EU Plans To Outlaw Holocaust Denial

EU PLANS TO OUTLAW HOLOCAUST DENIAL

EUPolitix.com, Belgium
April 18 2007

Controversial plans to make denying or trivialising the Holocaust
a criminal offence are expected to be endorsed by EU member states
on Thursday.

Holocaust denial is a criminal offence in several European countries,
including Germany and Austria, but the draft law would extend this
to the rest of the EU.

The proposed legislation makes a contentious distinction between
inciting violence against racial or ethnic groups and against
religious groups.

It will make it mandatory for all EU member states to punish public
incitement to "violence or hatred directed against a group of persons
or a member of such a group defined by reference to race, colour
or religion.

Diplomats stress the provision had been carefully worded to tackle
only the denial of the Holocaust – the Nazi extermination of Jews
during WW2 – and the genocide in Rwanda in 1994.

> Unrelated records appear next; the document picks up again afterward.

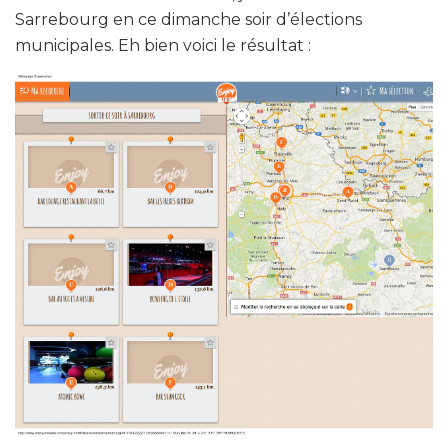
Sarrebourg en ce dimanche soir d’élections
municipales. Eh bien voici le résultat :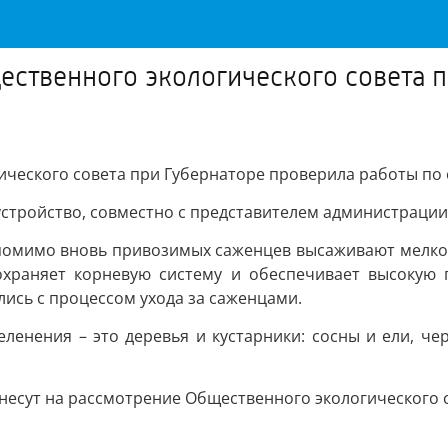
ественного экологического совета 
ического совета при Губернаторе проверила работы п
стройство, совместно с представителем администрации
помимо вновь привозимых саженцев высаживают мелколе
сохраняет корневую систему и обеспечивает высокую
ись с процессом ухода за саженцами.
енения – это деревья и кустарники: сосны и ели, че
несут на рассмотрение Общественного экологического с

They say the wording was designed to avoid criminalising plays or
films about the Holocaust, such as the musical The Producers.

In an attempt to assuage Turkish fears, diplomats say the provisions
would not penalise the denial of mass killing of Armenians in the
aftermath of the 1915 collapse of the Ottoman empire.

EPP-ED leader Joseph Daul said he welcomes the initiative .

"At the same time I understand the reserves of some member states
who want similar treatment for people who deny the evils of communist
dictatorships."

UK Socialist MEP Claude Moraes, a former head of the influential
Commission for Racial Equality in the UK, said hopes the proposal
will be adopted when EU justice ministers discuss it on Thursday.

"I fully back this plan. It is extremely welcome and the centrepiece
of a framework decision on race. It should be widely supported by
anyone who wants to crackdown on anti-Semitism."